APP.3.2.A14 Integrity Checks and Protection Against Malware (S)
IT Operations SHOULD regularly check whether the configurations of the web server and the files it provides are still intact and have not been altered by attacks. Files intended for publication SHOULD be regularly checked for malware.
APP.3.2.A16 Penetration Testing and Revision (S)
Web servers SHOULD be regularly checked for security problems. Revisions SHOULD also be carried out regularly. The results SHOULD be documented in a comprehensible manner, adequately protected, and treated confidentially. Deviations SHOULD be investigated. The results SHOULD be presented to the ISO.
APP.3.2.A20 Designation of Contact Persons (S) [Central Administration]
For extensive web offerings, the institution SHOULD designate central contact persons for the web offerings.

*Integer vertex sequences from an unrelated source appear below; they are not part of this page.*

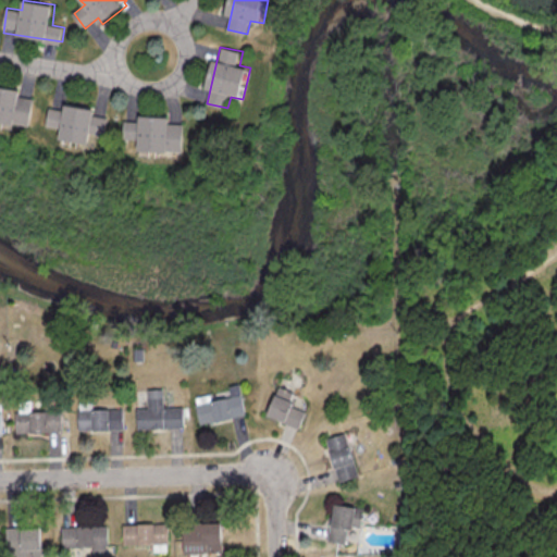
[(0,120),(32,125),(36,93),(0,87),(0,120)]
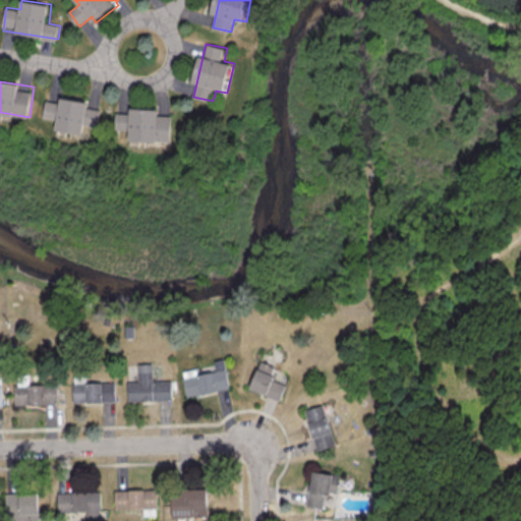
[(58,129),(87,134),(89,125),(99,127),(103,105),(48,95),(44,117),(60,120),(58,129)]
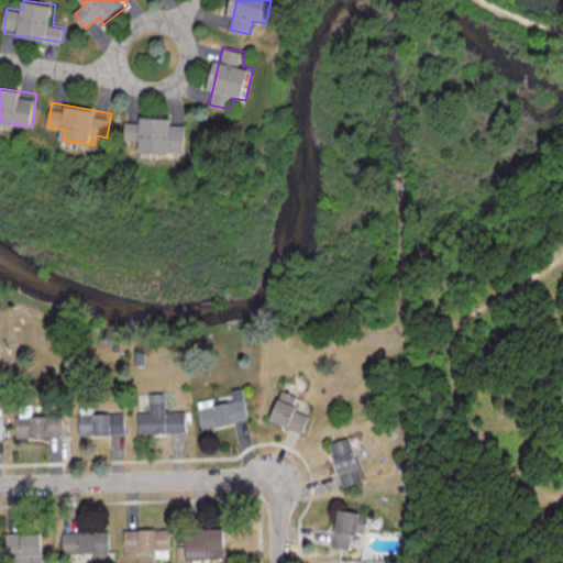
[(176,118),(142,117),(141,121),(128,121),(127,142),(141,142),(141,153),(188,153),(188,123),(175,123),(176,118)]
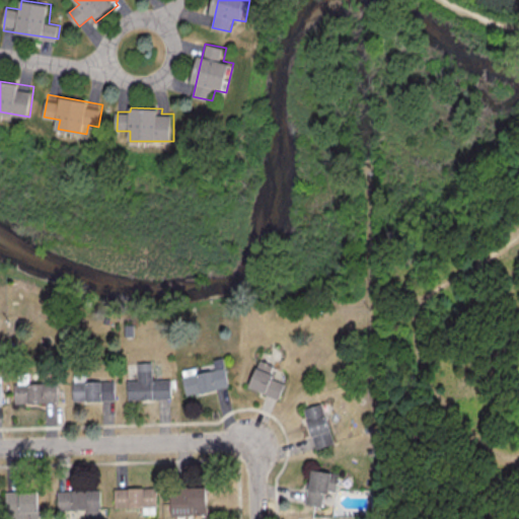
[(274,399),(282,382),(268,376),(272,367),(254,360),(243,385),(274,399)]
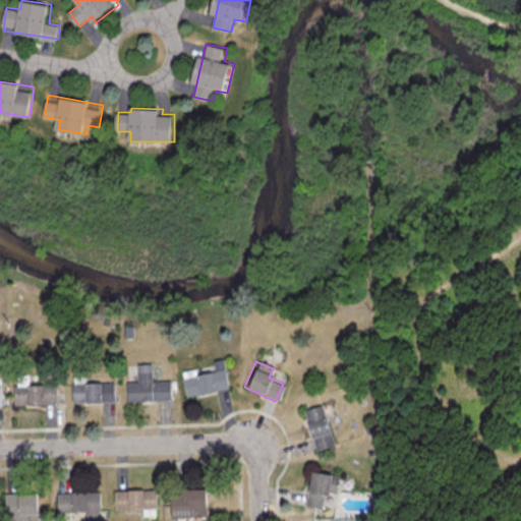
[(170,399),(169,381),(151,381),(150,363),(135,364),(135,382),(124,382),(125,400),(170,399)]
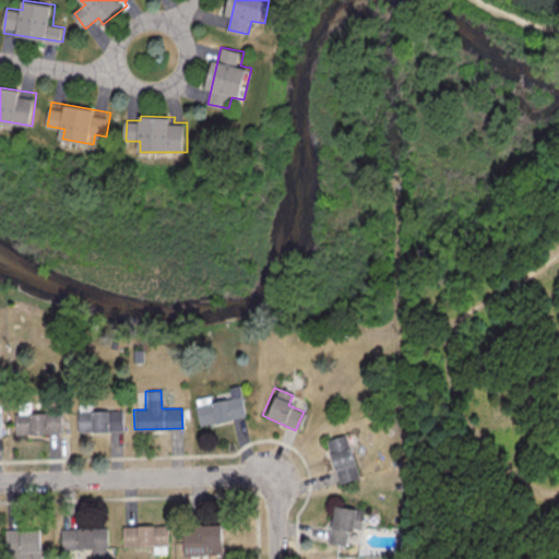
[(244,415),(238,394),(192,405),(197,426),(244,415)]
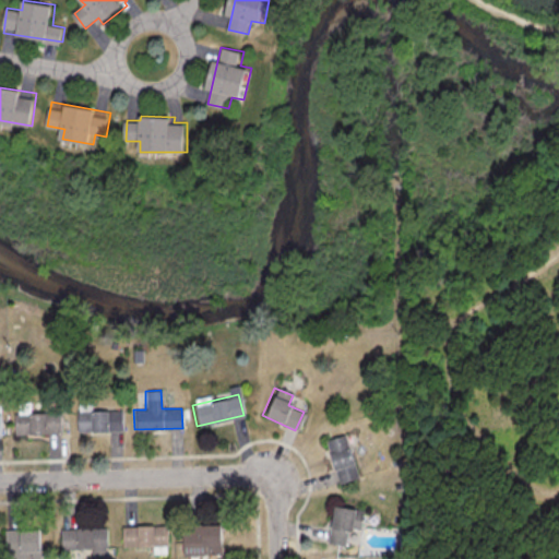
[(59,433),(59,413),(28,413),(28,408),(13,408),(13,433),(59,433)]
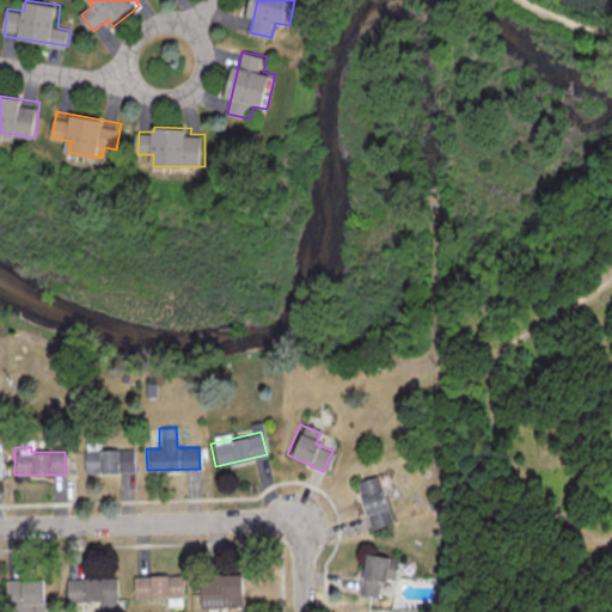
[(133,448),(83,448),(83,472),(133,472),(133,448)]
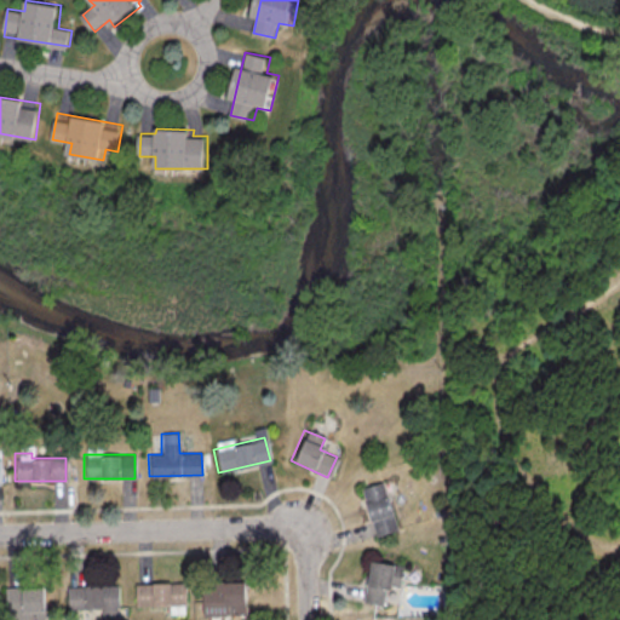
[(372,537),(396,529),(382,481),(359,488),(372,537)]
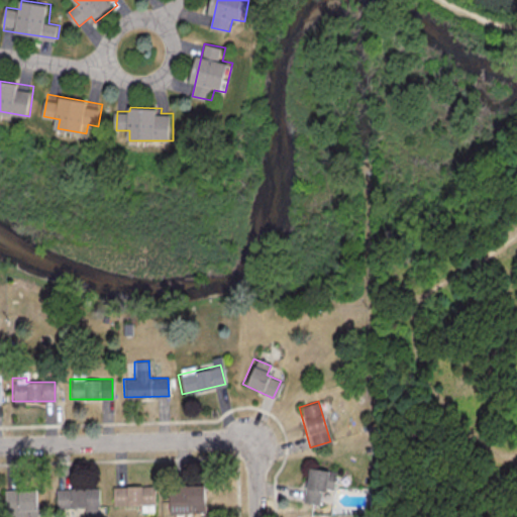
[(332,489),(334,472),(305,469),(301,504),(319,506),(321,488),(332,489)]
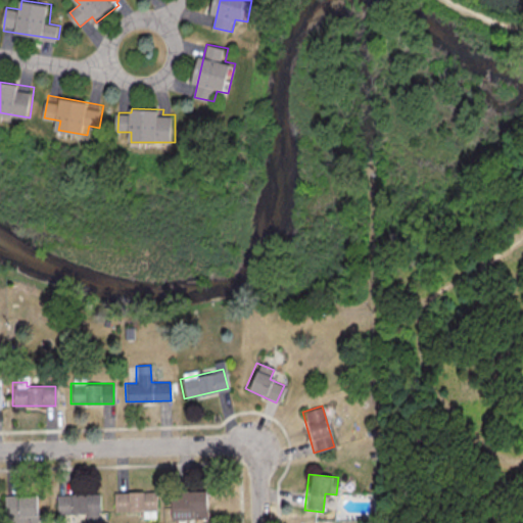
[(205,491),(167,491),(167,520),(205,520),(205,491)]
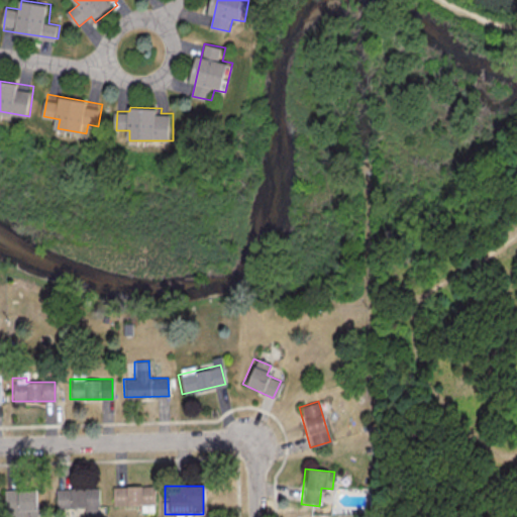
[(153,487),(111,487),(111,507),(153,507),(153,487)]
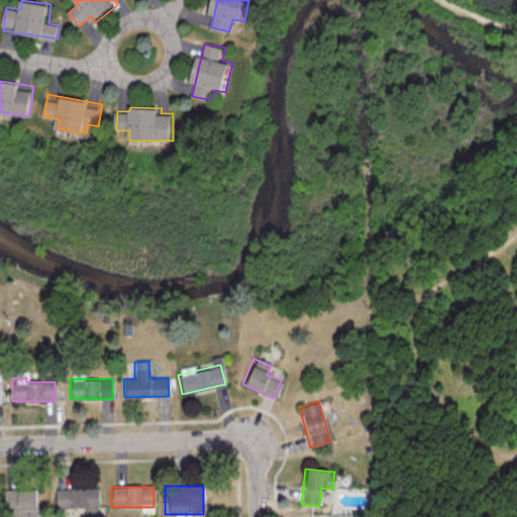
[(98,516),(97,488),(55,489),(56,511),(83,510),(83,516),(98,516)]
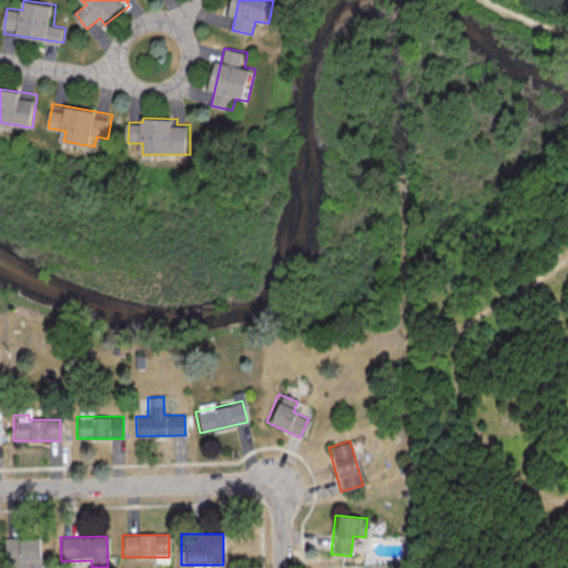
[(4,538),(3,567),(39,567),(40,538),(4,538)]
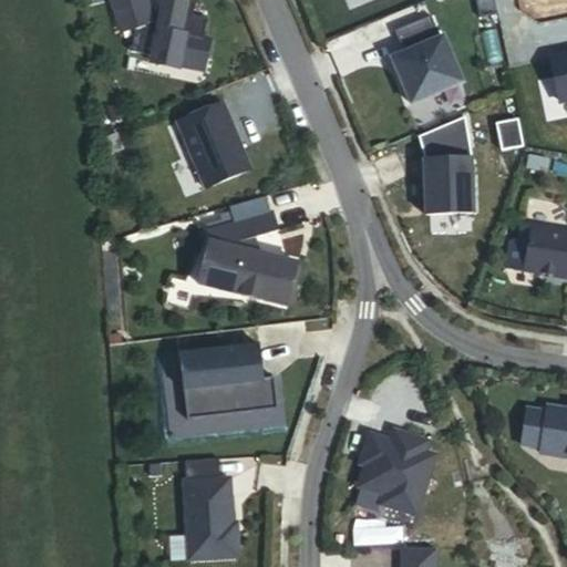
[(110,0),(121,30),(132,26),(134,31),(130,49),(204,65),(210,35),(203,33),(207,14),(193,11),(194,0),(162,0),(160,14),(152,18),(145,0),(110,0)]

Processes, procedures, and responsible parties for problems or security incidents SHOULD be named.
The institution SHOULD publish a contact option on its website through which security problems can be reported to the institution. The institution SHOULD define processes for handling external security reports.
Requirements for High Protection Needs
The following are exemplary proposals for requirements for this building block that go beyond the level of protection corresponding to the state of the art. These proposals SHOULD be considered when there is a high protection need. The specific determination takes place in the context of an individual risk analysis.
APP.3.2.A15 Redundancy (H)
Web servers SHOULD be designed with redundancy. The internet connection of the web server and further IT systems, such as the web application server, SHOULD also be designed with redundancy.
APP.3.2.A17 DISCONTINUED (H)
This requirement has been discontinued.
APP.3.2.A18 Protection Against Denial-of-Service Attacks (H)
The web server SHOULD be continuously monitored. Furthermore, measures SHOULD be defined and implemented that prevent or at least mitigate DDoS attacks.
APP.3.2.A19 DISCONTINUED (H)
This requirement has been discontinued.
Additional Information
Good to Know
The Federal Office for Information Security has published the following further documents that may be relevant for the operation of web servers:
- Migration to TLS 1.2 - Action Guide
- Secure Web Hosting: Recommendations for Web Hosts
- Securely Providing Web Offerings (ISi-Webserver)
The National Institute of Standards and Technology (NIST) provides guidance on securing public web servers in its document “Guideline on Securing Public Web Servers”.